Humans evolved to be the most intelligent species on the planet. We've spent thousands of years creating the arts, sciences, engineering, philosophy, and, most important of all, Cricket. And yet, after all this time, all this selective breeding, you still can't get someone to finish their damned prescription! Antibiotic resistance, does that mean nothing to people? And then they started the anti-vac movement, because Polio was something we desperately needed back! All this time we tried to warn them about the risk of global pandemics and now we have 4 at once. Still people take homeopathic medicines in the desperate hope that they won't catch Asian Flu.

Should humanity survive this we need an extensive re-education programme.

Pandemic is a 2-4 player cooperative game where you play as one of 7 disaster relief workers to cure 4 diseases that are ravaging the globe. The game revolved around chasing small disease cubes that appear around the glove, keeping them at a manageable state until you can save up to cure them. Along the way you'll struggle through epidemics which cause the diseases to become more virulent and infect completely new areas.

The game follows the standard basic design of a Matt Leacock Co-op, you start your turn as a character with 1 rule-breaking ability, take 4 actions, draw a couple of 'good' cards, then draw a number of bad cards which increases as the game goes on. That said while Forbidden island feels more or less completely replaced by Forbidden Desert, Pandemic still stands strong as its own game.


An example of a player's hand, they have 5 city cards, 2 of the powerful special event cards, and their role card.
There are 48 cities across the game board that you have to travel between, each of these has 1 infection card in the infection deck. at the end of each turn you draw a number of infection cards equal to the infection rate, then place a disease cube on the cities drawn. This isn't too much of a problem unless you neglect an area and let it get to 3 disease cubes (oh and the games starts with 3 random cities at 3 cubes, enjoy), if that city is drawn again then instead of adding a 4th cube you add 1 cube to every adjoining city. Should any of them have reached 4 cubes you can get a chain reaction of outbreaks spreading disease far and wide (the main rule about this is each city can only have 1 outbreak per infection card drawn), should you get too many outbreaks then the game ends because everyone is a touch too dead. Also if you run out of cubes in one colour, then people come down with a nasty case of 'not very alive' and you lose, take too long and run out of player cards, I'll let you guess how that works out for you...

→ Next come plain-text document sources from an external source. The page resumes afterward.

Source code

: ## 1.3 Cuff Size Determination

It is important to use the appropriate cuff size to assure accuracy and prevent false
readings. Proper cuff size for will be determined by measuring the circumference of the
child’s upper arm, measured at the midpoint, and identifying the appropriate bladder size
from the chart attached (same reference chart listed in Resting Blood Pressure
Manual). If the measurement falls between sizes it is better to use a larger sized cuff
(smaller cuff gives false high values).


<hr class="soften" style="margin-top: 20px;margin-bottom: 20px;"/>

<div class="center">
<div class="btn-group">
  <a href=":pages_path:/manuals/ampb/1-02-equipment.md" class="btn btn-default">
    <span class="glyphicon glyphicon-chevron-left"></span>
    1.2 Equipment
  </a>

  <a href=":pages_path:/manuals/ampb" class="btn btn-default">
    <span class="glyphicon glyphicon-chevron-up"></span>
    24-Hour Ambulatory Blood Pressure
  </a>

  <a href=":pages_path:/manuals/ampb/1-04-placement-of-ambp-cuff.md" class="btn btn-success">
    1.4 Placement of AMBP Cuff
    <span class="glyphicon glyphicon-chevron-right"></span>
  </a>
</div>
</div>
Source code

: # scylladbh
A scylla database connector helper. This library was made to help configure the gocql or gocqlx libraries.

Bogota got hit which caused an outbreak, infecting every connected city, which included Sao Paulo which was also at 3 cubes, causing a second outbreak.
The player cards are also mostly cities, although this is as much a curse as a blessing. You can discard any city card to flight straight to that city (or from that city to anywhere), though you have to be careful not to discard too many cards of one colour as you need 5 cards of the same colour to cure the disease. Of course to cure a disease you need to be standing in a city with a research station, which also costs a city card to set up. So it's apparent that you'll need to trade with other players to get the cards you need, but you'll struggle there as you can only trade with someone if you are standing in the city on the traded card. Once you cure a disease you are one quarter of the way to victory, and every time you cure that disease in a city you remove all cubes there rather than just 1! If you somehow manage to remove every cube of a colour off the board while you have cured the disease then it is eradicated, meaning no more cubes of that colour can ever appear, a huge help... if you can afford to waste the time doing it.

Ultimately Pandemic has all the necessary ingredients for a good coop, adjustable difficulty, a need for teamwork and moments where you have to make tough decisions. Of course it has the main flaw of a coop in that the wrong player might try and take over everyone's turn in the 'common good'. Of course discussing strategy is fine, but don't force people to do what you would do! No-one wants to be that guy! Pandemic is a modern classic and is really worth picking up, with plenty of expansions now available for when/if you get bored of the basic rules.